Even after Karen had finished up her PT, she’d found plausible reasons to meet Paul at least a couple of times a week until he completed his doctoral coursework and returned to his home in New Orleans. If the truth were told, they’d had an affair of the heart during that time, but both had been either too chickenshit or too embarrassed of their missing parts to do anything about it.
Now, some nine years later, they were about to share a lurid weekend at the Beaudelaire. As they embraced on the bustling airport sidewalk, she felt as if it was the first time they’d touched. An electrical current from some newfound sexual chemistry zapped her like a defibrillator. By his reactio
n, he felt it, too. Maybe it was the knowledge of what they could be up to as early as that afternoon. Instead of directly addressing the two-ton elephant, they skirted around it with small talk.
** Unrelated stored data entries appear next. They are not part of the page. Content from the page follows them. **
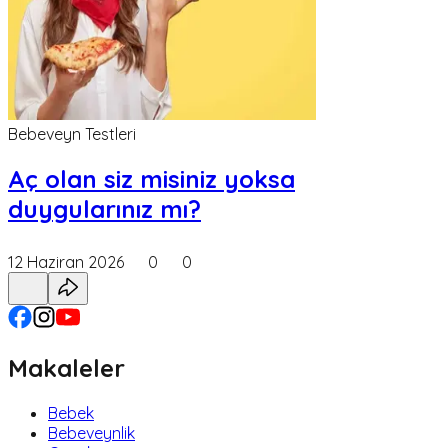
Bebeveyn Testleri
Aç olan siz misiniz yoksa
duygularınız mı?
12 Haziran 2026
0
0
Makaleler
Bebek
Bebeveynlik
“I understand you’re to be my personal Superman this weekend.” she said.
“Just tell me you don’t have any kryptonite on your person, and we’re good.” His smile was so sexy, if she still had breasts, her nipples would be as hard as kryptonite.
Somehow she was able to snap herself out of the trance his smile put her in, and crafted a witty response. “None since I last checked, but I did bring my lasso of truth. So don’t try to snow me with your southern charm.”
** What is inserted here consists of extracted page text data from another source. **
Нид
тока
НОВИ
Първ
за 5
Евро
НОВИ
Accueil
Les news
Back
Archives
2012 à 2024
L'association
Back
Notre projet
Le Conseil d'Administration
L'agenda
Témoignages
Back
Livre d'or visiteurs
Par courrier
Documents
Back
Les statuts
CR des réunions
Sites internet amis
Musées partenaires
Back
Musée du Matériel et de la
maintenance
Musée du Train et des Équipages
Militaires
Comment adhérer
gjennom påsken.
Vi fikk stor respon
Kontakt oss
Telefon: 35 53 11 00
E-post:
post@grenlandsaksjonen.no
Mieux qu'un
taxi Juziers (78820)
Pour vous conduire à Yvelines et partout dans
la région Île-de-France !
At thirty seven, Paul looked even better than the lanky hotness she’d first come to know and love when he’d been a twenty-six-year-old fresh out of a military rehabilitation facility. She’d known Paul, the man as a friend, but they’d steered clear of anything sexual. His Den of Sin profile had outlined all of his sexual preferences, and that document gave her a view of a whole other side of Paul. She’d liked what she’d seen.
“I’ve always meant to ask, are you any relation to Charles Baudelaire, the poet?”
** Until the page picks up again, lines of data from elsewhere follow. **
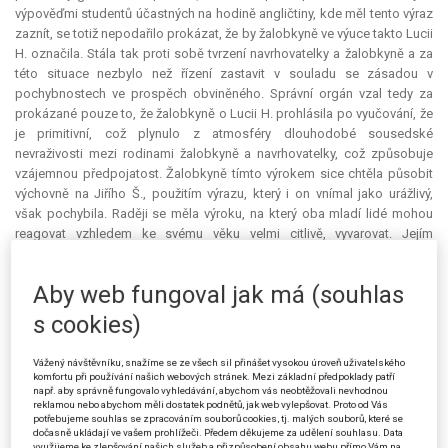
výpověďmi studentů účastných na hodině angličtiny, kde měl tento výraz
zaznít, se totiž nepodařilo prokázat, že by žalobkyně ve výuce takto Lucii
H. označila. Stála tak proti sobě tvrzení navrhovatelky a žalobkyně a za
této situace nezbylo než řízení zastavit v souladu se zásadou v
pochybnostech ve prospěch obviněného. Správní orgán vzal tedy za
prokázané pouze to, že žalobkyně o Lucii H. prohlásila po vyučování, že
je primitivní, což plynulo z atmosféry dlouhodobé sousedské
nevraživosti mezi rodinami žalobkyně a navrhovatelky, což způsobuje
vzájemnou předpojatost. Žalobkyně tímto výrokem sice chtěla působit
výchovně na Jiřího Š., použitím výrazu, který i on vnímal jako urážlivý,
však pochybila. Raději se měla výroku, na který oba mladí lidé mohou
reagovat vzhledem ke svému věku velmi citlivě, vyvarovat. Jejím
jednáním však nebyly naplněny všechny podmínky přestupku, tedy
objekt, objektivní stránka, subjekt a subjektivní stránka, když se
Aby web fungoval jak má (souhlas
nepodařilo prokázat, že došlo ke spáchání přestupku tak, jak je popsán
v návrhu, jejž se správní orgán musí držet. Žalobkyně se tak mohla
s cookies)
dopustit jedině jiné urážky na cti, když pronesla hanlivý výrok v
přítomnosti Jiřího Š., takový skutek však nebyl k projednání navržen.
Vážený návštěvníku, snažíme se ze všech sil přinášet vysokou úroveň uživatelského
komfortu při používání našich webových stránek. Mezi základní předpoklady patří
Proti tomuto rozhodnutí podala Petra D. odvolání, ve kterém zejména
např. aby správně fungovalo vyhledávání, abychom vás neobtěžovali nevhodnou
reklamou nebo abychom měli dostatek podnětů, jak web vylepšovat. Proto od Vás
vyjádřila nesouhlas se zastavením řízení, neboť žalobkyně se sama
potřebujeme souhlas se zpracováním souborů cookies, tj. malých souborů, které se
doznala k tomu, že se dopustila hanlivého výroku vůči její dceři. Tímto
dočasně ukládají ve vašem prohlížeči. Předem děkujeme za udělení souhlasu. Data
využijeme ke zlepšování našich služeb a přizpůsobení obsahu webu přímo Vám na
“Somewhere way down the family line, perhaps.” He stowed her bags in the trunk next to his. “I’ll claim him with certainty if it will get me cool points with you, professor.”
“You’ll have to do more than share a similar surname with one of my favorite classical poets to get cool points from me, professor.”
He placed his hand in the small of her back and assisted her into the passenger side of his sleek sports car, which she’d originally ignored for the more staid town cars and limos that screamed hotel transportation. She noticed the slight lilt in Paul’s step more than she had years before, and her cheeks warmed when he caught her looking.
“Which is why I plan to charm you with my quick wit and personality,” he said and opened the door for her.
“I can’t wait.” Karen slid onto the soft leather seat and exhaled. Despite her surprise and earlier displeasure from being blindsided, she had to score one for Seraphina and The Den of Sin.